== SOURCE PASSAGE
A swirl.  A whirlwind.  Poised on the knife’s-edge of – something –, the steepening dusk throwing glum shadows across the redlands, people busily wrapping up their days, their jobs, their lives, boxing them up, identical plain cardboard boxes, not thinking, un-thinking, actively forgetting even, going through the motions, but senselessly, on grooved instinct, no glancing around, myopic, sightless, flightless, ground day by day into identical tin ball bearings by the same weight that spreads vast across the yoke of the world.
====
== ENTRIES SHOWN
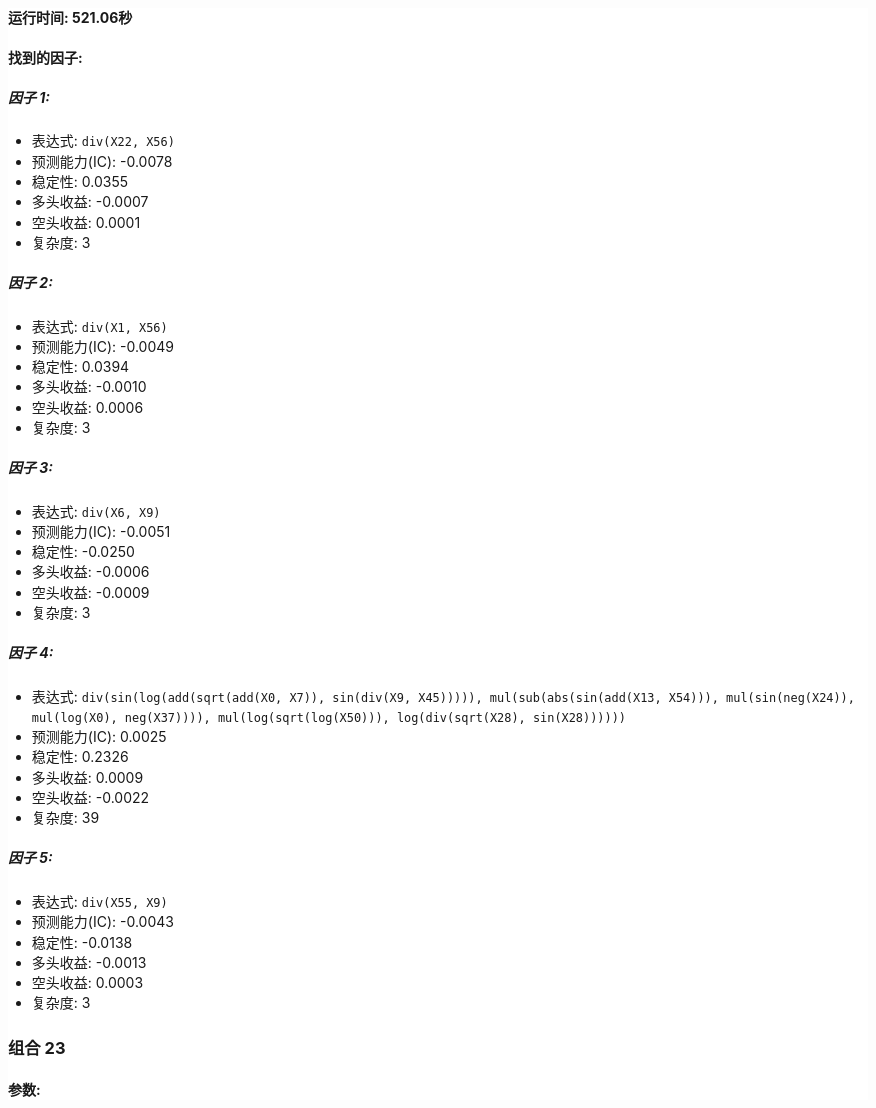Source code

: #### 运行时间: 521.06秒

#### 找到的因子:

##### 因子 1:

- 表达式: `div(X22, X56)`
- 预测能力(IC): -0.0078
- 稳定性: 0.0355
- 多头收益: -0.0007
- 空头收益: 0.0001
- 复杂度: 3

##### 因子 2:

- 表达式: `div(X1, X56)`
- 预测能力(IC): -0.0049
- 稳定性: 0.0394
- 多头收益: -0.0010
- 空头收益: 0.0006
- 复杂度: 3

##### 因子 3:

- 表达式: `div(X6, X9)`
- 预测能力(IC): -0.0051
- 稳定性: -0.0250
- 多头收益: -0.0006
- 空头收益: -0.0009
- 复杂度: 3

##### 因子 4:

- 表达式: `div(sin(log(add(sqrt(add(X0, X7)), sin(div(X9, X45))))), mul(sub(abs(sin(add(X13, X54))), mul(sin(neg(X24)), mul(log(X0), neg(X37)))), mul(log(sqrt(log(X50))), log(div(sqrt(X28), sin(X28))))))`
- 预测能力(IC): 0.0025
- 稳定性: 0.2326
- 多头收益: 0.0009
- 空头收益: -0.0022
- 复杂度: 39

##### 因子 5:

- 表达式: `div(X55, X9)`
- 预测能力(IC): -0.0043
- 稳定性: -0.0138
- 多头收益: -0.0013
- 空头收益: 0.0003
- 复杂度: 3

### 组合 23

#### 参数:
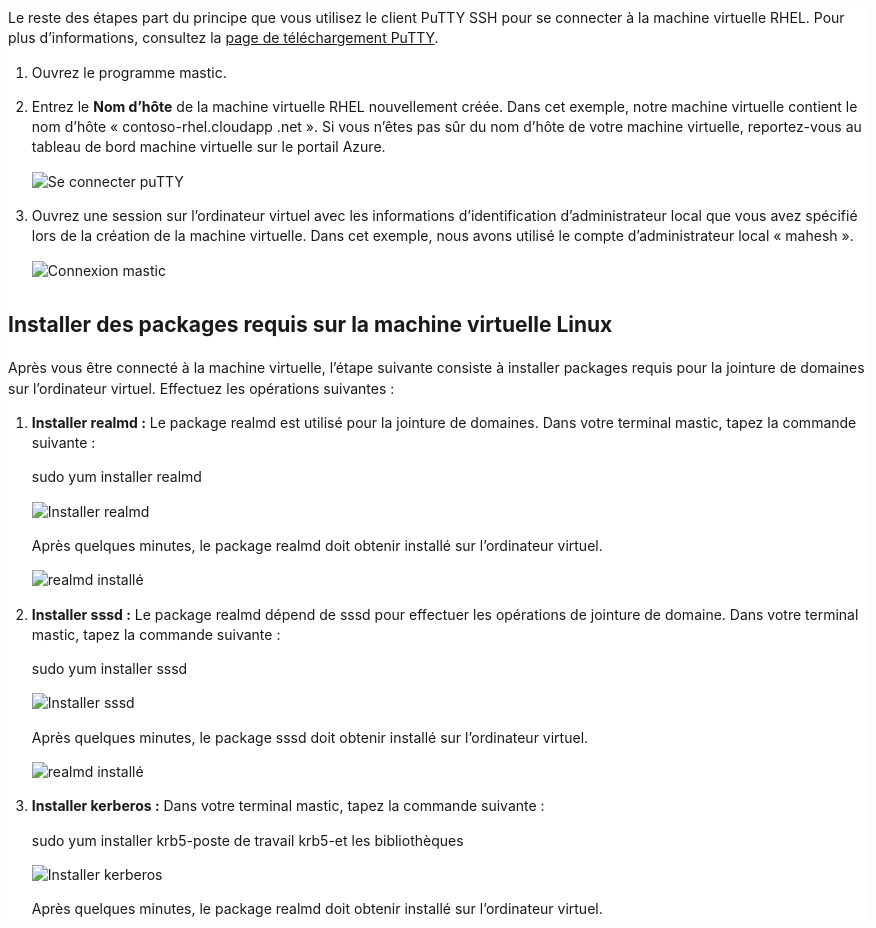 Le reste des étapes part du principe que vous utilisez le client PuTTY SSH pour se connecter à la machine virtuelle RHEL. Pour plus d’informations, consultez la [page de téléchargement PuTTY](http://www.chiark.greenend.org.uk/~sgtatham/putty/download.html).

1. Ouvrez le programme mastic.

2. Entrez le **Nom d’hôte** de la machine virtuelle RHEL nouvellement créée. Dans cet exemple, notre machine virtuelle contient le nom d’hôte « contoso-rhel.cloudapp .net ». Si vous n’êtes pas sûr du nom d’hôte de votre machine virtuelle, reportez-vous au tableau de bord machine virtuelle sur le portail Azure.

    ![Se connecter puTTY](./media/active-directory-domain-services-admin-guide/rhel-join-azure-portal-putty-connect.png)

3. Ouvrez une session sur l’ordinateur virtuel avec les informations d’identification d’administrateur local que vous avez spécifié lors de la création de la machine virtuelle. Dans cet exemple, nous avons utilisé le compte d’administrateur local « mahesh ».

    ![Connexion mastic](./media/active-directory-domain-services-admin-guide/rhel-join-azure-portal-putty-login.png)


## <a name="install-required-packages-on-the-linux-virtual-machine"></a>Installer des packages requis sur la machine virtuelle Linux
Après vous être connecté à la machine virtuelle, l’étape suivante consiste à installer packages requis pour la jointure de domaines sur l’ordinateur virtuel. Effectuez les opérations suivantes :

1. **Installer realmd :** Le package realmd est utilisé pour la jointure de domaines. Dans votre terminal mastic, tapez la commande suivante :

    sudo yum installer realmd

    ![Installer realmd](./media/active-directory-domain-services-admin-guide/rhel-join-azure-portal-putty-install-realmd.png)

    Après quelques minutes, le package realmd doit obtenir installé sur l’ordinateur virtuel.

    ![realmd installé](./media/active-directory-domain-services-admin-guide/rhel-join-azure-portal-putty-realmd-installed.png)

3. **Installer sssd :** Le package realmd dépend de sssd pour effectuer les opérations de jointure de domaine. Dans votre terminal mastic, tapez la commande suivante :

    sudo yum installer sssd

    ![Installer sssd](./media/active-directory-domain-services-admin-guide/rhel-join-azure-portal-putty-install-sssd.png)

    Après quelques minutes, le package sssd doit obtenir installé sur l’ordinateur virtuel.

    ![realmd installé](./media/active-directory-domain-services-admin-guide/rhel-join-azure-portal-putty-sssd-installed.png)

4. **Installer kerberos :** Dans votre terminal mastic, tapez la commande suivante :

    sudo yum installer krb5-poste de travail krb5-et les bibliothèques

    ![Installer kerberos](./media/active-directory-domain-services-admin-guide/rhel-join-azure-portal-putty-install-kerberos.png)

    Après quelques minutes, le package realmd doit obtenir installé sur l’ordinateur virtuel.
====
PROBLEMS TO WORK ON:
• A. Answer these from the source passage about dusk over the redlands:
(i) What does the dusk throw across the redlands?
(ii) What do the people box up their days, jobs and lives into?
(iii) Into what are the people ground day by day?
• B. In the entries, copy the lines from the one containing "4. **Installer kerberos :**" through the end of the entries, with both ends included.

SOLUTIONS FOR EACH TASK:
• A.
(i) Glum shadows.
(ii) Identical plain cardboard boxes.
(iii) Identical tin ball bearings.

• B.
4. **Installer kerberos :** Dans votre terminal mastic, tapez la commande suivante :

    sudo yum installer krb5-poste de travail krb5-et les bibliothèques

    ![Installer kerberos](./media/active-directory-domain-services-admin-guide/rhel-join-azure-portal-putty-install-kerberos.png)

    Après quelques minutes, le package realmd doit obtenir installé sur l’ordinateur virtuel.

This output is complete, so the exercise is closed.